My last day I decided to go for a run. Near my hotel, but in the park, there is a trail called the Witch Hole Pond route. It was identified by Runner's World magazine as one of the 10 can't miss running adventures. The loop is a bit over three miles and it was about a mile-and-a-half from my hotel so my plan was to run there, run the loop, then run back. 6-ish miles, easy peasy. First, the park is enormously hilly, so not easy. Second, as long-time readers will expect, I got lost on my way there. It took me two or three wrong turns and a couple of conversations with people who were smart enough to have park maps with them to find Witch Hole Pond. It also took me an extra three miles out of my way, so we were up to a 9-miler total. I did find the route eventually and it is a lovely run, enough that I had to stop a couple of times just to appreciate (not to catch breath, mind you).

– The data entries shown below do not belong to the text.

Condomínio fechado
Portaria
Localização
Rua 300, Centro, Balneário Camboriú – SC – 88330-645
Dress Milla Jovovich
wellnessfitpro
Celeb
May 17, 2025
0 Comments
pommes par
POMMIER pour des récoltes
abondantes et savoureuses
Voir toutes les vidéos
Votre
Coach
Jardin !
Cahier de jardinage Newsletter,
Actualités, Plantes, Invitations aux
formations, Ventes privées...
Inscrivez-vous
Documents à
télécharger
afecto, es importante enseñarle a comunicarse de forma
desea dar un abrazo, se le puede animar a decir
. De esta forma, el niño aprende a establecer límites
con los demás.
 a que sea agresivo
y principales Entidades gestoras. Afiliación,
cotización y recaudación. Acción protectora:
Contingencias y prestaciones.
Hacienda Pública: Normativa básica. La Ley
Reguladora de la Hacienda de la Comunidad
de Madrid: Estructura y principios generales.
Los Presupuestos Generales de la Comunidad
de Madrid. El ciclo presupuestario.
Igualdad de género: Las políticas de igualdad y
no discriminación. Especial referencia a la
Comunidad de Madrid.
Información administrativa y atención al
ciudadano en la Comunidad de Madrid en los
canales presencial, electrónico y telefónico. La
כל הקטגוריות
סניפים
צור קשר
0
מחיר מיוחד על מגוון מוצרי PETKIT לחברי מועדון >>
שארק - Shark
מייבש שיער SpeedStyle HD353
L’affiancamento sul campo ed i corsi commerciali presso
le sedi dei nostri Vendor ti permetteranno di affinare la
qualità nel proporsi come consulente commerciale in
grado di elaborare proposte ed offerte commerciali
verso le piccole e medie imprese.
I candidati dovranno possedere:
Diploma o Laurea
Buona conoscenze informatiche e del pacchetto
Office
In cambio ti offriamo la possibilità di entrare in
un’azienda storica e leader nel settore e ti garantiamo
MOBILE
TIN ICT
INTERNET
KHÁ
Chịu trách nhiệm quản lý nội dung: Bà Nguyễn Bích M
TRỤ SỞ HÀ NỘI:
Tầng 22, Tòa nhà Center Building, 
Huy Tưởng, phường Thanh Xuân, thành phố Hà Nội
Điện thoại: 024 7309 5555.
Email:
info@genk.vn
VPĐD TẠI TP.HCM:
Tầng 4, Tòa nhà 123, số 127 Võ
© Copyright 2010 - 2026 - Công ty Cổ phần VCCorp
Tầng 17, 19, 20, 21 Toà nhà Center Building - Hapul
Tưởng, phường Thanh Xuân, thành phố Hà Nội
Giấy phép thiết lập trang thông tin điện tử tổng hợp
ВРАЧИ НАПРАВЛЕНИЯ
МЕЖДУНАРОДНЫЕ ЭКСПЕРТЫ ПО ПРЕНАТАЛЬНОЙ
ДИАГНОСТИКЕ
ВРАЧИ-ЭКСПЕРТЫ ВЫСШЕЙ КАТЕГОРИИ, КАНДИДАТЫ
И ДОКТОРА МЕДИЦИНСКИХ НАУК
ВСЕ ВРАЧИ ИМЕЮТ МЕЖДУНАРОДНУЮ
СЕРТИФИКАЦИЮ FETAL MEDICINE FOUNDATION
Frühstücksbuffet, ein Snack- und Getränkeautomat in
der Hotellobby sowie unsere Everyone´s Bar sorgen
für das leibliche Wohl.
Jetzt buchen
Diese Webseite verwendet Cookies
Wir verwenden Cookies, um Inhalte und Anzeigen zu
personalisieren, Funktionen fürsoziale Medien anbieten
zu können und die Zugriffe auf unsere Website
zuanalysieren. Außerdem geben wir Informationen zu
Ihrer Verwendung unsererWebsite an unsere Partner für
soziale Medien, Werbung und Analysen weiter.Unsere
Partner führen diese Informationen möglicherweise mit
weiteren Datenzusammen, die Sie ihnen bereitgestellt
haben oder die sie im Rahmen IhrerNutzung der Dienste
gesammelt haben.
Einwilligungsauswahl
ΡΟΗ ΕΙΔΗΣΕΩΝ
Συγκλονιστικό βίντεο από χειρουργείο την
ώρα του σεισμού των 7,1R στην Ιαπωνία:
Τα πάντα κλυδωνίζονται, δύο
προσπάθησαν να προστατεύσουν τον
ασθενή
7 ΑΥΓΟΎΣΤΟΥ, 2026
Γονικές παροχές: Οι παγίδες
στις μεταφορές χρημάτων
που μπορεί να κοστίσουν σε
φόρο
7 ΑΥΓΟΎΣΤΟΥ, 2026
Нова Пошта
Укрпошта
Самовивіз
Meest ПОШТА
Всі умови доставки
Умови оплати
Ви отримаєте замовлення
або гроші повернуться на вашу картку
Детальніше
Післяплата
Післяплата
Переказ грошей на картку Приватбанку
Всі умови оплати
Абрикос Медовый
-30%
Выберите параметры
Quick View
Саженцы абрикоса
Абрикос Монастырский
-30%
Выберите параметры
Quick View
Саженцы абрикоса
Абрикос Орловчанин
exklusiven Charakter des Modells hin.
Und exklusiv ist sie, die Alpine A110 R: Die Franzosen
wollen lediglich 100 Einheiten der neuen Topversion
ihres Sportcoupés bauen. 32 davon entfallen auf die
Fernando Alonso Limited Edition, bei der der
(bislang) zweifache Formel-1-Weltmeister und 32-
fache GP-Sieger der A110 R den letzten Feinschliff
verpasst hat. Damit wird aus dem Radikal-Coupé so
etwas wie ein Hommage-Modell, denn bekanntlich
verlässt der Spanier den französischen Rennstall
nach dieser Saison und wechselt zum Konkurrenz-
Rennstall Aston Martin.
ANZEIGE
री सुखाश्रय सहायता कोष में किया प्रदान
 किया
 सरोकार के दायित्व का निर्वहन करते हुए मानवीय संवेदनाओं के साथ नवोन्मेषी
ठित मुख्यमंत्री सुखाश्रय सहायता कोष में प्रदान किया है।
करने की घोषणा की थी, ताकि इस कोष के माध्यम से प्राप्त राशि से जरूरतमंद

So that was Bah Habah. As I look this post over, the tone seems a little unenthusiastic. That's real, but it's not the fault of Maine. Maine was exactly as promised and if you have an image of a coastal Maine vacation, Bar Harbor is the place you want to go. In fact, if the opportunity presented itself to go in season where I could partake of some of the water activities I might just do it. But I have traveled much and seen more. The Down East vibe of Maine, while a delight, can't hold a candle to Newfoundland. There is no place more Down East than Newfoundland. Literally. Hiking through mountainous regions -- well I 've spent my share of time in the Rockies and the various ranges in the Southwest. And as for waterside resort towns, all along the west coast of my state are the beach towns of your dreams. In fact, even one of the ten great running adventures, the loop around Witch Hole Pond, while beautiful, was no more beautiful than the runs on the Potowatami Trail a few miles from my house. And let's face it, these days you can fresh lobster in North Dakota.
So yes, Bar Harbor was a fine trip. I'm glad I did it and enjoyed myself. I can understand couples and families making an annual summer pilgrimage, especially families -- it would be a perfect week long summer vacation for a troop of kids. But set your expectations properly and reconsider if you're looking to step out of the box or for something that can't be had elsewhere.